Tia: What does that have to do with him?!
Selan: He's a real man unlike Maxim!
Richter: (Jumps into ring) I heard that. Want to come with me?
Selan: Sure! (Runs out with Richter)
Maxim: Grr...
Mills: (Scratches head) I guess Tia gets Maxim. Malon and Zelda are up!
Malon: Whoever said I wanted to fight, I just want to sing.
Zelda: Well I'll send you to hell and they'll give you an accordion! (Blasts her with some magic)
Malon: Hey! You b***h! (Sings Epona's Song)
Epona: (Runs in again and tramples Zelda to death)
Mills: Malon gets Link!
Malon: I don't want him, I just want to sing!
Prince Herbert from Monty Python and the Holy Grail: (Runs in) At last, somebody I can relate to!
His father: (Runs in) Oh no you don't!
Herbert: But mother...
His father: Father, I'm father.
Herbert: Why don't you just shut the f**k up! (Shoots him in the heart with an arrow)
Malon: All right! Let's get out of here. (She and Herbert ride off on Epona)
Link: (Runs after 'em) Give me back my horse!
Mills: That'll be settled. Last up are Rosa and Rydia!
Rydia: I'm going to make this quick and painful! (Starts to summon Bahamut)
Rosa: (Quickly casts Wall)
Bahamut: (Appears, casts Megaflare, and quickly disappears)
Rosa: (Wall reflects the spell and blows Rydia away)
Mills: It's all over! (A note is handed to him) Wait! A late entry! Fighting over Princess Toadstool, Mario and Luigi!
Mario: Hey! We're'a brothers, why'a do we'a fight'a!
Luigi: Because we're'a brothers!
Mario: Oh, you'a right! (Jumps toward Luigi)
Luigi: (Holds up a spear and shoves it up Mario's @$$ when he comes down)
Mario: Oh no! My @$$'a! It'a hurts!
Luigi: I'a also'a stole your'a pasta!
Mario: Why you'a stupid'a cow'a! (Charges Luigi)

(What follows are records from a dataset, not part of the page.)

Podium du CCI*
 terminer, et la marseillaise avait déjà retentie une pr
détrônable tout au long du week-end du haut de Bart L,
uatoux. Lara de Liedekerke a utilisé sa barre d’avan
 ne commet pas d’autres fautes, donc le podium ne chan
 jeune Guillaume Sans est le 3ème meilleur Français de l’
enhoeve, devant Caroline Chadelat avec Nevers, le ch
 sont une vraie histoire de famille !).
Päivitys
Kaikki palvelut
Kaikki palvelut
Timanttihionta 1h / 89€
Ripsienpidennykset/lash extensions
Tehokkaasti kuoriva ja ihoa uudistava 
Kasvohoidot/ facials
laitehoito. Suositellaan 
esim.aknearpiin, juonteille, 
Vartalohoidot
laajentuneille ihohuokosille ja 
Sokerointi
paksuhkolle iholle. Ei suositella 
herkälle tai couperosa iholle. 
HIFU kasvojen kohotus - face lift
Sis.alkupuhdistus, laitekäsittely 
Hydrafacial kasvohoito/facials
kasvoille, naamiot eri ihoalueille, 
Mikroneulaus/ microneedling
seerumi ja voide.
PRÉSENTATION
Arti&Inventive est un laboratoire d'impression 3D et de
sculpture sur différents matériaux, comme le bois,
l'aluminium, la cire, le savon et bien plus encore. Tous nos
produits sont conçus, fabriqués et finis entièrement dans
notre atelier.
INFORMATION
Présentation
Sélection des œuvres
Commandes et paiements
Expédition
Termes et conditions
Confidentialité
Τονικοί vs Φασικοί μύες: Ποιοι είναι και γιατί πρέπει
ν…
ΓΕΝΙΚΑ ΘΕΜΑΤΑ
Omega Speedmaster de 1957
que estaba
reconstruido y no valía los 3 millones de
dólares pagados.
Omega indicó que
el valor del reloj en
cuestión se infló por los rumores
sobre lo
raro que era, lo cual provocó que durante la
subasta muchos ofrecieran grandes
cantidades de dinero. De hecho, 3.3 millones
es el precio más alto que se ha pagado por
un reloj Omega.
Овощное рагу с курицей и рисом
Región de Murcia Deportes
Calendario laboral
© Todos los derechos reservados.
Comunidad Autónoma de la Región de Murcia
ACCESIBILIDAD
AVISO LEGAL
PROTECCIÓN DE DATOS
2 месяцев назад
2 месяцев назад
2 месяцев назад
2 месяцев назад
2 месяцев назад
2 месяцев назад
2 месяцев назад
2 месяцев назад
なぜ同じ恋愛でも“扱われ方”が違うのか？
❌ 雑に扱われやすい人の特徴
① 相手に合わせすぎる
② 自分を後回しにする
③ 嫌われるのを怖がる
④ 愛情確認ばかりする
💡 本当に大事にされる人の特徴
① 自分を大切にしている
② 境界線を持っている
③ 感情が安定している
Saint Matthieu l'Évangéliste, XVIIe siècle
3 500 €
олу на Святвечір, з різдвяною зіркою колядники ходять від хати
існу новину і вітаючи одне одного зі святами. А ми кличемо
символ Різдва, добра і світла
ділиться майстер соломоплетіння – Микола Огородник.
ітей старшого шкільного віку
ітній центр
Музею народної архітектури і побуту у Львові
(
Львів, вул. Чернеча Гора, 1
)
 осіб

Luigi: (Bashes Mario's a'head in with a hammer)
Mario: (A'dies)
Mills: Okay! Final standings! Tifa gets Cloud!
Cloud: I don't think so! (Pulls out an Instant Plot Device and switched Tifa with Aeris)
Mills: Betty gets Archie!
Archie: (Still trying to get dates)
Betty: Archie! I'm right here! I won!
Mills: Crono was won my Marle!
Marle: (Tries to get Crono sexually aroused by pointing at her breasts)
Author's Note: (There's actually a picture made by Square where she's doing that, but I've only seen it in the Players' Guide produced by Nintendo)
Mills: Celes opened a can of whup @$$ to win Locke!
Locke: Damn! Just my luck!
Mills: Tia won Maxim since Selan ran off with Richter!
Maxim: Maximum suckage! This puts me at the same level as Ramza!
Mills: Link gets no one since Zelda died and Malon stole his horse!
Rosa easily blew Rydia away to win Cecil! And Luigi killed Mario for the princess.
Luigi: Who'a said I wanted a' the princess! I wanted more'a pasta and he'a ate it all!
Bowser: All right! (Grabs the princess and runs off)

(In the announcers' booth)
Nick: All right! They were all short but most of the love-triangle fights were kick @$$!
Johnny: Too bad we can't say the same thing about some of the rest of the matches.
Nick: Speaking of which, let's recap.
Johnny: Sasuke made the mistake of drinking Cid's tea. Link utterly crushed Alundra. Magus had no trouble against Death. Butz killed Prettz but died himself afterwards. Vader obliterated Shao Khan but then lost to Gau (Whimper).
Nick: Take it easy Johnny.
Johnny: I'm all right. Richter won by selling Sonia off to Marion Barry. Jughead out-ate everyone else. Sabin killed Edgar after he won the match. Cloud and Dav had to do almost nothing since Ramza and Delita killed themselves. Barret blew X away. Mills shot Goldust and Pee-Wee's heads off. Odie drowned Interceptor in his drool. The "Ultimate" WEAPON ran away and died in a series of accidents. Cecil in the Arwing blew away Setzer in the X-Wing. Edge, Zangan, and Yang shocked the turtles to death. Cait Sith obliterated Barney. Thok cooked Ganon alive. Steel decapitated Tyson. Sub-Zero shattered the frozen Mr. Freeze. Karl Malone literally emptied Mark's insides. Valvalis became Taz's lunch. Evector blew Boogerman away with a fart. Cid Highwind blew away all the other Cids. And Mills just gave us the standings on the love triangles.
Mills: Does that mean I get a raise?
Johnny: Sorry no.
Mills: Damn!
Nick: We had a great afternoon! Eddie's going to be busy for weeks cleaning up all the blood!
Johnny: Not enough commercials though...
Nick: (Bashes Johnny's head in with a chair) Screw what you think! I'm Nick Diamond, saying good fight, good night!